> [Page text]:
Large and Enterprise-size clusters

Models and datasets are not the only entities that grow and expand. In enterprise environments, organizations often support multiple teams, each developing diverse products, from recommendation systems and fraud detection models to real-time AI assistants, under one infrastructure umbrella. Scaling efficiently here isn’t just about handling bigger models or data; it’s about enabling collaboration at scale while avoiding resource conflicts, bottlenecks, or wasted computing.

_{Enterprise-sized clusters efficiently utilize resources and enable multiple teams to run their training jobs simultaneously and securely}

Large or enterprise-size clusters — spanning hundreds or thousands of devices — are designed to tackle this complexity. These setups power high-performance computing (HPC) workflows for internal teams, external customers, or both. However, their sheer scale introduces unique challenges:

Resource management: Computing power is expensive. Scheduling a training job that requires many devices is not just about availability but also about efficient allocation. Large-scale clusters often operate with quotas, reservations, and priority-based scheduling. Over-provisioning wastes compute, while under-provisioning slows down experiments. Solutions include workload-aware schedulers that dynamically allocate resources based on job needs and queue conditions.

> [Work to complete]:
1. In the text on enterprise-size clusters, turn the paragraph that begins "Resource management:" into a short bulleted list that keeps its main facts.
2. Carry on the text on enterprise-size clusters past its final sentence.
The records have no connection to the text on enterprise-size clusters.

> [Records]:
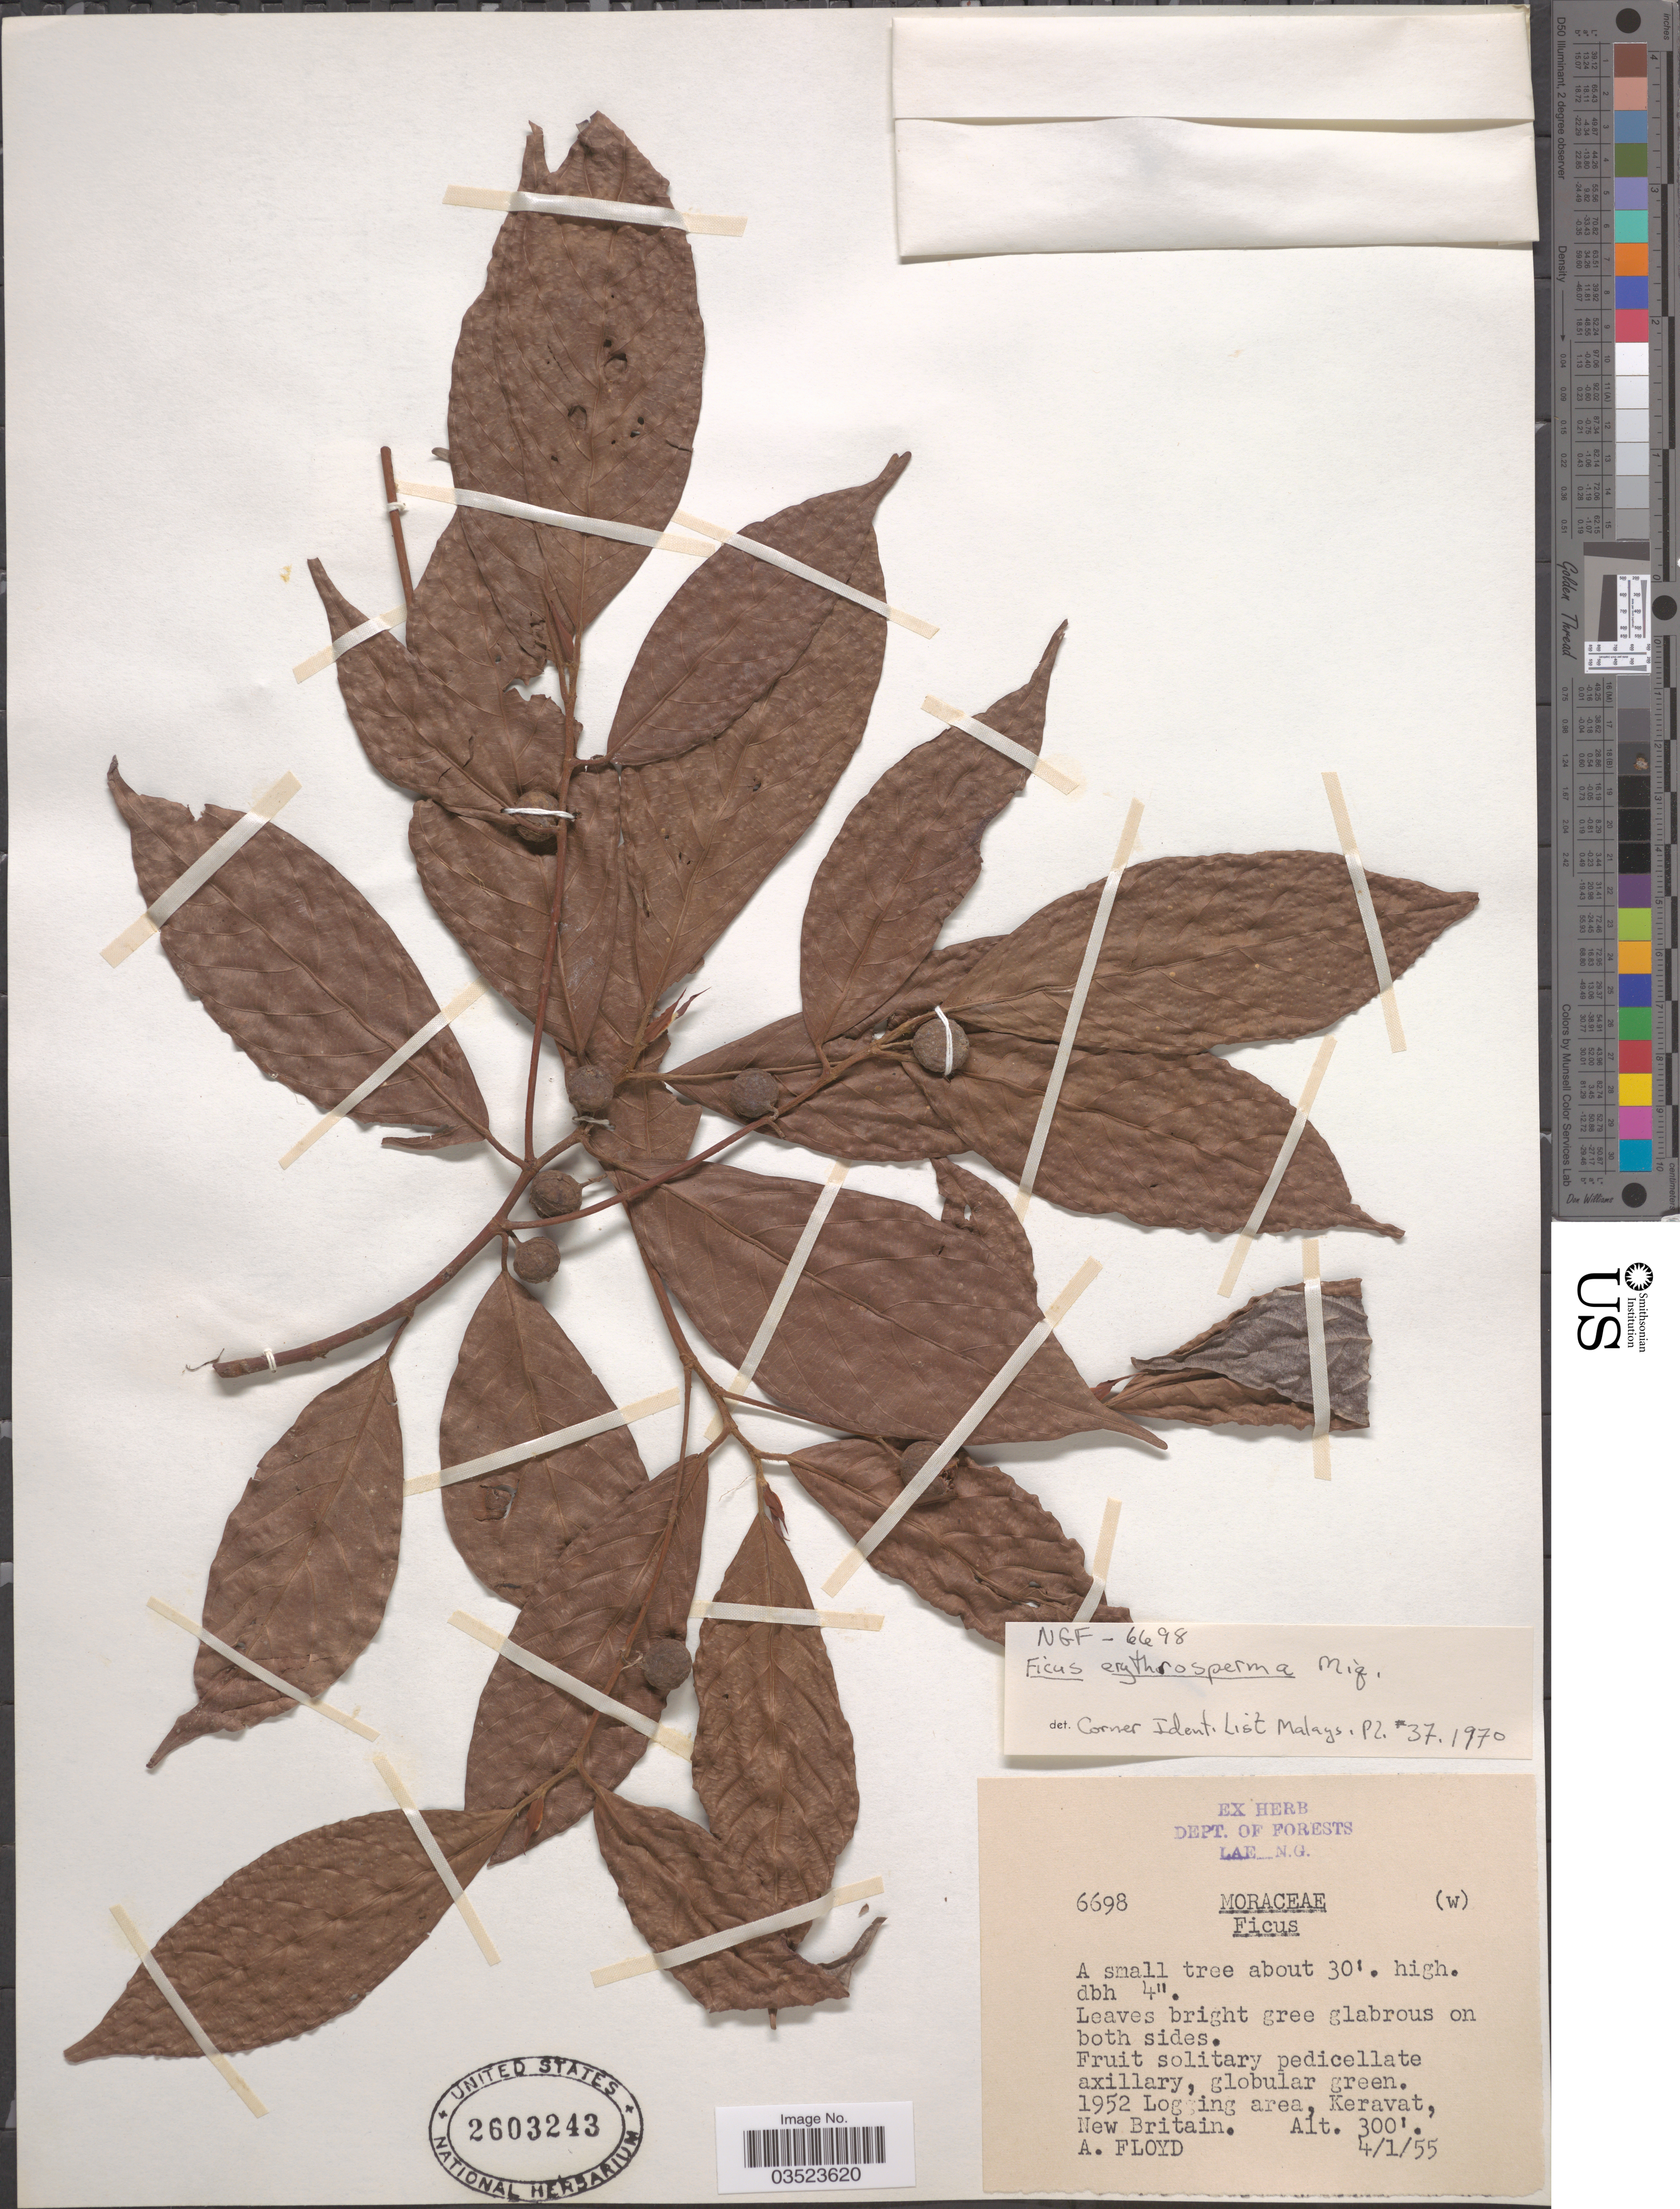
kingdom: Plantae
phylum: Tracheophyta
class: Magnoliopsida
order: Rosales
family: Moraceae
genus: Ficus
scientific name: Ficus erythrosperma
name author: Miq.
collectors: A. Floyd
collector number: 6698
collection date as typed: Transcribed d/m/y: 4/1/55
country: Papua New Guinea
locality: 1952 Logging area, Keravat, New Britain.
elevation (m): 91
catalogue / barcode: US 2603243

> [Task-by-task outputs]:
1.
- Computing power is expensive.
- Scheduling a training job that needs many devices depends on efficient allocation as well as on availability.
- Large clusters often use quotas, reservations, and priority-based scheduling.
- Over-provisioning wastes compute; under-provisioning slows experiments.
- Workload-aware schedulers can allocate resources dynamically based on job needs and queue conditions.

2.
Queue management: As multiple teams and users submit jobs, fair scheduling and prioritization become key. A queuing system must balance short, exploratory jobs with long-running training workloads. Some solutions include preemptible jobs, dynamic priority adjustments, and enforcing SLAs per user or department.

Storage: Distributed jobs require high-throughput, low-latency storage, especially when frequently shuffling large datasets or checkpointing. Ceph, while scalable, may introduce latency overhead for high-performance applications. Alternatives like Dell’s PowerFlex offer high IOPS, low-latency access, and deep integration with containerized workloads through CSI drivers, making it a strong choice for high-throughput data pipelines and model checkpointing.

User management and tenant separation: Enterprise clusters support multiple teams with different requirements and permissions. Isolating workloads, ensuring fair resource usage, and maintaining security boundaries are crucial. Role-based access control (RBAC), namespace isolation (e.g., Kubernetes or Slurm partitions), and per-tenant quotas help enforce these boundaries while allowing efficient cluster utilization that translates into cost savings.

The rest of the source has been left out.